[Source texts of formatted documents]
------------------------

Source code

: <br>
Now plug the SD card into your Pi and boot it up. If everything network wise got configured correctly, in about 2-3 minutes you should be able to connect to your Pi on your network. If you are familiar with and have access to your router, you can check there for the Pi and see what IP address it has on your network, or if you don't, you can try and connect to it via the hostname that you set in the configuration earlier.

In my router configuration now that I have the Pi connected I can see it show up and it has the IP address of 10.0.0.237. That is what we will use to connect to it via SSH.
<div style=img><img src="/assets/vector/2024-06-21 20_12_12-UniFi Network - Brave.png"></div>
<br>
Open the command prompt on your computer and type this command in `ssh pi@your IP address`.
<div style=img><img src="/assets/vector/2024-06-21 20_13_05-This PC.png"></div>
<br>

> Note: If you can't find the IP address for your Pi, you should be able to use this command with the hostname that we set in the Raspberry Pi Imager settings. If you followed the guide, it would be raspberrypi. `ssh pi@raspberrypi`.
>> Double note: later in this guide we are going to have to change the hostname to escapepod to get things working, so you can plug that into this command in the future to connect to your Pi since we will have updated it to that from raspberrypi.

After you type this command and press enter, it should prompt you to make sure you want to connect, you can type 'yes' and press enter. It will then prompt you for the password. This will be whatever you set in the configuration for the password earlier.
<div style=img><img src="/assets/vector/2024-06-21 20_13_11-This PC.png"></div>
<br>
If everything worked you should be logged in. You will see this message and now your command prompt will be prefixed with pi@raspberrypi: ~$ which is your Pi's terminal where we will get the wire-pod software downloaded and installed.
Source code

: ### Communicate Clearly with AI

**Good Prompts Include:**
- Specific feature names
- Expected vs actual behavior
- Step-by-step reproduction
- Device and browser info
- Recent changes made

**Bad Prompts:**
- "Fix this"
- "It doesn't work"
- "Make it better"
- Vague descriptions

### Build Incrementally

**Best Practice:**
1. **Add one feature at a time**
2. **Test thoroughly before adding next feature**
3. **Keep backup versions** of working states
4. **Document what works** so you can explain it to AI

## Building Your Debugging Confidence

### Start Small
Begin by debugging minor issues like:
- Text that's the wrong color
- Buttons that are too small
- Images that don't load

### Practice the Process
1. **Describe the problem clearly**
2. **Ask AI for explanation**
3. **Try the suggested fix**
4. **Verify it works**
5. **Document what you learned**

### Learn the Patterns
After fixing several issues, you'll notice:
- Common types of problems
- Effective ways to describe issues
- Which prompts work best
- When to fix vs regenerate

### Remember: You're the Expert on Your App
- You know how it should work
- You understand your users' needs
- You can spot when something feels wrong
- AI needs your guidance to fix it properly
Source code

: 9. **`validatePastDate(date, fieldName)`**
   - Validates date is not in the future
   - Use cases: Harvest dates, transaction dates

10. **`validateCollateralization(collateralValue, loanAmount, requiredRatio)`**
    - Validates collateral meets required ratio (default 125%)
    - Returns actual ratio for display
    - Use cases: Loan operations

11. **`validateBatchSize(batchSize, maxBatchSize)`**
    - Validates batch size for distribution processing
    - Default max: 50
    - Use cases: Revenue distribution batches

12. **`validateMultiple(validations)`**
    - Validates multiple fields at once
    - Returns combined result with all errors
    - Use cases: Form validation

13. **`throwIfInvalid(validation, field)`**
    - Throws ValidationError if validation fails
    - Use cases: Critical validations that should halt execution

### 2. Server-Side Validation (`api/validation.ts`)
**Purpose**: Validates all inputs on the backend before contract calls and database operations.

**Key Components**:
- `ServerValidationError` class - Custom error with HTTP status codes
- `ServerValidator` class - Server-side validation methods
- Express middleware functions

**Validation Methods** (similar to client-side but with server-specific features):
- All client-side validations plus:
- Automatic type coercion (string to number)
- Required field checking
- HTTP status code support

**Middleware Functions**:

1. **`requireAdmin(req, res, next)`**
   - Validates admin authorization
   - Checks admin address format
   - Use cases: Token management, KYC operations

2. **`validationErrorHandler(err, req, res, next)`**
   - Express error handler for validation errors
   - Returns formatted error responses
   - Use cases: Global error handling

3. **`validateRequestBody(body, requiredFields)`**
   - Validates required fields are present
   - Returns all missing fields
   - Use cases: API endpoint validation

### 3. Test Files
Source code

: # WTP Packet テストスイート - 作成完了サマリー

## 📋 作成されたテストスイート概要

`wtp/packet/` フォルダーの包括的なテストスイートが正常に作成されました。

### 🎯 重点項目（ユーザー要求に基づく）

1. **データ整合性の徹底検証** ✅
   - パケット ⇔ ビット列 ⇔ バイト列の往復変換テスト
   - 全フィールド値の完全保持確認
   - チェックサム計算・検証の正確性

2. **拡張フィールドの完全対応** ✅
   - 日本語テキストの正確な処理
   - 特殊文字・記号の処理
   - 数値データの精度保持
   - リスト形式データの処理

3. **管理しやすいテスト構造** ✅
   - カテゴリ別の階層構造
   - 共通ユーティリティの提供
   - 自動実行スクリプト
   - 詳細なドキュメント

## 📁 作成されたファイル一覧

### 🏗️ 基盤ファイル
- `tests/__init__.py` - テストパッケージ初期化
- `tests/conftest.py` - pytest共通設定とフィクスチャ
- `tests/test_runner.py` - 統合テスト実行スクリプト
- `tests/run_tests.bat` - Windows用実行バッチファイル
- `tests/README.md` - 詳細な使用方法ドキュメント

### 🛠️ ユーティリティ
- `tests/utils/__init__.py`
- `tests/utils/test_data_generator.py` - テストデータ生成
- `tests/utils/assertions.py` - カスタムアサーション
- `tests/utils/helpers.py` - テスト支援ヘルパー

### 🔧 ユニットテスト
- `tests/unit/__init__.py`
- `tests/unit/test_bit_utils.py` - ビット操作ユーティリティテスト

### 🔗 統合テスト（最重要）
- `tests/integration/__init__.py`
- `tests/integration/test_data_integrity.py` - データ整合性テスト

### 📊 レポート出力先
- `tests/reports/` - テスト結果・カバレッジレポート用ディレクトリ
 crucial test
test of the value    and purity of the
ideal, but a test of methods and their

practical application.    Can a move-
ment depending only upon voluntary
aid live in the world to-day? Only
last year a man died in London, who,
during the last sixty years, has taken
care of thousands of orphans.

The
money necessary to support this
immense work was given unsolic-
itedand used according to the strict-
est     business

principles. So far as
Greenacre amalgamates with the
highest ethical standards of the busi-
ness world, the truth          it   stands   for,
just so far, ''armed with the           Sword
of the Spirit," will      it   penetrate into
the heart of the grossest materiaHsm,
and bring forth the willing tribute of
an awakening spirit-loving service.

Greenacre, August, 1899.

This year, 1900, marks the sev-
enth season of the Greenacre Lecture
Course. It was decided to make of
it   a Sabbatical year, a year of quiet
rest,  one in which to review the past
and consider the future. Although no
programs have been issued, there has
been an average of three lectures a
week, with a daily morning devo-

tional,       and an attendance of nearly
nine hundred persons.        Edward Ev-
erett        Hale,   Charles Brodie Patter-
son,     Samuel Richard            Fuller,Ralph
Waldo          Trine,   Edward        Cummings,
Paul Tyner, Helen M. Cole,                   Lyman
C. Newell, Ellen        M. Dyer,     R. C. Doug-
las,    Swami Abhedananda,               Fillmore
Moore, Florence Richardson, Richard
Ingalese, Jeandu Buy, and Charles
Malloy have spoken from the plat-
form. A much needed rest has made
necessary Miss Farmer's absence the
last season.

------------------------

Make a copy of each line in the records above that has the word "have".

Task response ▸
Now plug the SD card into your Pi and boot it up. If everything network wise got configured correctly, in about 2-3 minutes you should be able to connect to your Pi on your network. If you are familiar with and have access to your router, you can check there for the Pi and see what IP address it has on your network, or if you don't, you can try and connect to it via the hostname that you set in the configuration earlier.
In my router configuration now that I have the Pi connected I can see it show up and it has the IP address of 10.0.0.237. That is what we will use to connect to it via SSH.
>> Double note: later in this guide we are going to have to change the hostname to escapepod to get things working, so you can plug that into this command in the future to connect to your Pi since we will have updated it to that from raspberrypi.
programs have been issued, there has
Malloy have spoken from the plat-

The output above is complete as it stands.